■ Dataset:
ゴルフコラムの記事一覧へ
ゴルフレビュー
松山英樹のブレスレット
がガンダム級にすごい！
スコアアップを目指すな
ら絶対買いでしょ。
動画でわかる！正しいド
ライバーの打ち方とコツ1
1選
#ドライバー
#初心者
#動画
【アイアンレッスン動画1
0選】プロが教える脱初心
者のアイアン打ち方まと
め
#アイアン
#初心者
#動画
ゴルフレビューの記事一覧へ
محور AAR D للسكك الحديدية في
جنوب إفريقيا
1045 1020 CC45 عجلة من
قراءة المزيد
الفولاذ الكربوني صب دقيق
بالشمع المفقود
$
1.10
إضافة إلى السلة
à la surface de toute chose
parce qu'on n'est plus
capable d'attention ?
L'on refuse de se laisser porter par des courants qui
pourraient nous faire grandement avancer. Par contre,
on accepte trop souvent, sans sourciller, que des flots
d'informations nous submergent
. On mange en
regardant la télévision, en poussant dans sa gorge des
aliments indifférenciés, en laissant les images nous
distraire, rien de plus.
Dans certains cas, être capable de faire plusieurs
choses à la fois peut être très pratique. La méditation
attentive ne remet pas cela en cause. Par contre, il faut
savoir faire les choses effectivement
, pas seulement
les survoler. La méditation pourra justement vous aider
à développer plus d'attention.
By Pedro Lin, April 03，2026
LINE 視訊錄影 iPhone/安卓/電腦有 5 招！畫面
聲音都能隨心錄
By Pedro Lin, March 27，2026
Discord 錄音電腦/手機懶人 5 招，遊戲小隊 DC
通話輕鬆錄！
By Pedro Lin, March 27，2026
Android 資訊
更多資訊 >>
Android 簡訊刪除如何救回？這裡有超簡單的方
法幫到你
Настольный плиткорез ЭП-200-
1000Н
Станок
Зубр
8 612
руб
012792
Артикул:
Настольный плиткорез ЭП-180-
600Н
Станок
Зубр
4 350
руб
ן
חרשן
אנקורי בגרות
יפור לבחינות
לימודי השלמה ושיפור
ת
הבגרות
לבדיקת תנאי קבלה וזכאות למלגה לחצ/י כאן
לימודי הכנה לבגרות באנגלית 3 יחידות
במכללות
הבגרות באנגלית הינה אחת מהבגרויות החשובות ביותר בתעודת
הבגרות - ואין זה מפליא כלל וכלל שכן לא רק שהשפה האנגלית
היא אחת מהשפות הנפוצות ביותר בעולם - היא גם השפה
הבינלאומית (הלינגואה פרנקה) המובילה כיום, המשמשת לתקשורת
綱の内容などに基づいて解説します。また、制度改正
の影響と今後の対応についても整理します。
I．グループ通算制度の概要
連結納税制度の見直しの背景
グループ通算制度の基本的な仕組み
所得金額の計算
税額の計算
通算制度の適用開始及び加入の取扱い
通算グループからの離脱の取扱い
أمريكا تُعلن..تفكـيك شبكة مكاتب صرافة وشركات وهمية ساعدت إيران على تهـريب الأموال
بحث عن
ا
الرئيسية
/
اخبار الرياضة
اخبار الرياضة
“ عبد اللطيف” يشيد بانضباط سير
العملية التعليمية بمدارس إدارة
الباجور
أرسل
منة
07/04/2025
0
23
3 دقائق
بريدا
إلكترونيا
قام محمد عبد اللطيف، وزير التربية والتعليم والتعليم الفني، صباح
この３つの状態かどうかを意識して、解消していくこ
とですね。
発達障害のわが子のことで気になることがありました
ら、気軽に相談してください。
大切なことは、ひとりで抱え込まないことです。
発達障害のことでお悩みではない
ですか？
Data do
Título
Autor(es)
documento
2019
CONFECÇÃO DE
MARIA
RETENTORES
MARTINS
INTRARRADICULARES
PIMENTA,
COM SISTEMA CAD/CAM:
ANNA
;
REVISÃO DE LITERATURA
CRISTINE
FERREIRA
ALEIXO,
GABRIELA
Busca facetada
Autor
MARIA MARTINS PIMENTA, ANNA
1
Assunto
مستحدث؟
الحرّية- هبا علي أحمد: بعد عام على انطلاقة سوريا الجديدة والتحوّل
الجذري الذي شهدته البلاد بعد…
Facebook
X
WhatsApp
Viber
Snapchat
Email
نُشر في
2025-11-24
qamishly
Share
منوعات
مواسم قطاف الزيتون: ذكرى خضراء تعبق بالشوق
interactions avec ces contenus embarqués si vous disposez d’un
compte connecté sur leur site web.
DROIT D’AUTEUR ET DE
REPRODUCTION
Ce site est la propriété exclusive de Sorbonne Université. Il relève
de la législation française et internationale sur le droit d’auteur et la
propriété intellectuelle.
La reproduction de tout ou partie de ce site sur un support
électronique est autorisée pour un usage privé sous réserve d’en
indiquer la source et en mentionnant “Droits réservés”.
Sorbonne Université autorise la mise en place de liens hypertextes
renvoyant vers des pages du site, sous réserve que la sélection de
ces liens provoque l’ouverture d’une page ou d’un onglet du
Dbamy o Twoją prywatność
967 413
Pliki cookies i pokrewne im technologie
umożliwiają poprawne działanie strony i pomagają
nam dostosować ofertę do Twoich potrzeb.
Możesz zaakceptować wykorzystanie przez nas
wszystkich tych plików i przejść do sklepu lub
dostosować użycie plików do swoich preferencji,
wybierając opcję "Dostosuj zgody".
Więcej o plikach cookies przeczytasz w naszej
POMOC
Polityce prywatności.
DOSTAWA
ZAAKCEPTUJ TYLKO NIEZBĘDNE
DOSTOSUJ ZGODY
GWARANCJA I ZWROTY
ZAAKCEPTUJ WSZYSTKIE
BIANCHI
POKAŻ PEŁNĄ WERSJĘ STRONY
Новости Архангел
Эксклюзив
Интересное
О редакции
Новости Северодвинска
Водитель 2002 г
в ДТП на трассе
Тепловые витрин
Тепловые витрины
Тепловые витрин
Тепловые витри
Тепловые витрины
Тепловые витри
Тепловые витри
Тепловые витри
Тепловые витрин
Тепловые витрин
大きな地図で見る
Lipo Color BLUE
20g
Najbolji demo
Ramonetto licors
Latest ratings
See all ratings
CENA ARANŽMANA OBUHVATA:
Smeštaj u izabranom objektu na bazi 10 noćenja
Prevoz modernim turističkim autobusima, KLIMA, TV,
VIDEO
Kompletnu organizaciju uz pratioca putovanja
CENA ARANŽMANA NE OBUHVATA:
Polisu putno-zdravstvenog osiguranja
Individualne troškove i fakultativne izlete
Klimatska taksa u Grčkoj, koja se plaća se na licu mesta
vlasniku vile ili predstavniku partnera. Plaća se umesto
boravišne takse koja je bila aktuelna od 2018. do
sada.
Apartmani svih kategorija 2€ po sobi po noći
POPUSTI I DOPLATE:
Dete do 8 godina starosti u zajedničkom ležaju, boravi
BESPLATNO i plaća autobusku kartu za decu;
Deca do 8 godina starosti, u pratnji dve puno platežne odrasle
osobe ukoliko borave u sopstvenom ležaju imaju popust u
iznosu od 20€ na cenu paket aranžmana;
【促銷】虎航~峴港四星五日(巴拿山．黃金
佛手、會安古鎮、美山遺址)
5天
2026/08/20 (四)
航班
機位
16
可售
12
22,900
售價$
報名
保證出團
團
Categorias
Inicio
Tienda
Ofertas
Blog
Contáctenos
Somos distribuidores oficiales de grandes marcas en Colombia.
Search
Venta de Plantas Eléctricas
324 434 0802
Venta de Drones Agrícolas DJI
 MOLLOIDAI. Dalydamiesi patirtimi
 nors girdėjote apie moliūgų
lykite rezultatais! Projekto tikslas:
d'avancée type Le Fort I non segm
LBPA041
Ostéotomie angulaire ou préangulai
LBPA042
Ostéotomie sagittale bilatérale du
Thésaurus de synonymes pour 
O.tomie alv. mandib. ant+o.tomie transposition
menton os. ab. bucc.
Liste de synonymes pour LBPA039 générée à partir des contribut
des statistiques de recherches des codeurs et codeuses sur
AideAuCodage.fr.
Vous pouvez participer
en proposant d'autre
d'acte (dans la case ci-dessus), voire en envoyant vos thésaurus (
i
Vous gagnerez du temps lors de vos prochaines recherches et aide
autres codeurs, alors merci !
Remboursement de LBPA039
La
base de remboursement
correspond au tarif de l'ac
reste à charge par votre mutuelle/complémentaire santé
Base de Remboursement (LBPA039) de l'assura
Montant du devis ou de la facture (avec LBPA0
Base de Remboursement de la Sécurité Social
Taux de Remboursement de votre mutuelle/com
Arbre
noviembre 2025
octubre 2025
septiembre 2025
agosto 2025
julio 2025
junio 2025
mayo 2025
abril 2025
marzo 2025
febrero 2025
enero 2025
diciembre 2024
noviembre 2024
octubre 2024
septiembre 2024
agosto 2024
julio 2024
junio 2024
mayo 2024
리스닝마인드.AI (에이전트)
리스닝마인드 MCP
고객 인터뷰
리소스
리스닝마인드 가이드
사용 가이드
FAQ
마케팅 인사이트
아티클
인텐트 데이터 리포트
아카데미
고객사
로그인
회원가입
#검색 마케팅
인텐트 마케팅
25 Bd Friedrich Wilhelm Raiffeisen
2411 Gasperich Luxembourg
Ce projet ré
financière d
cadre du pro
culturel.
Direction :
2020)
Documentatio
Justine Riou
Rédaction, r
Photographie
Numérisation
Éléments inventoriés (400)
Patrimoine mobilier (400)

■ Task requirements: Transcribe the listing word for word, beginning with its first line and continuing through the line that contains "Dans certains cas, être", with both of those lines included.

■ The completed task:
ゴルフコラムの記事一覧へ
ゴルフレビュー
松山英樹のブレスレット
がガンダム級にすごい！
スコアアップを目指すな
ら絶対買いでしょ。
動画でわかる！正しいド
ライバーの打ち方とコツ1
1選
#ドライバー
#初心者
#動画
【アイアンレッスン動画1
0選】プロが教える脱初心
者のアイアン打ち方まと
め
#アイアン
#初心者
#動画
ゴルフレビューの記事一覧へ
محور AAR D للسكك الحديدية في
جنوب إفريقيا
1045 1020 CC45 عجلة من
قراءة المزيد
الفولاذ الكربوني صب دقيق
بالشمع المفقود
$
1.10
إضافة إلى السلة
à la surface de toute chose
parce qu'on n'est plus
capable d'attention ?
L'on refuse de se laisser porter par des courants qui
pourraient nous faire grandement avancer. Par contre,
on accepte trop souvent, sans sourciller, que des flots
d'informations nous submergent
. On mange en
regardant la télévision, en poussant dans sa gorge des
aliments indifférenciés, en laissant les images nous
distraire, rien de plus.
Dans certains cas, être capable de faire plusieurs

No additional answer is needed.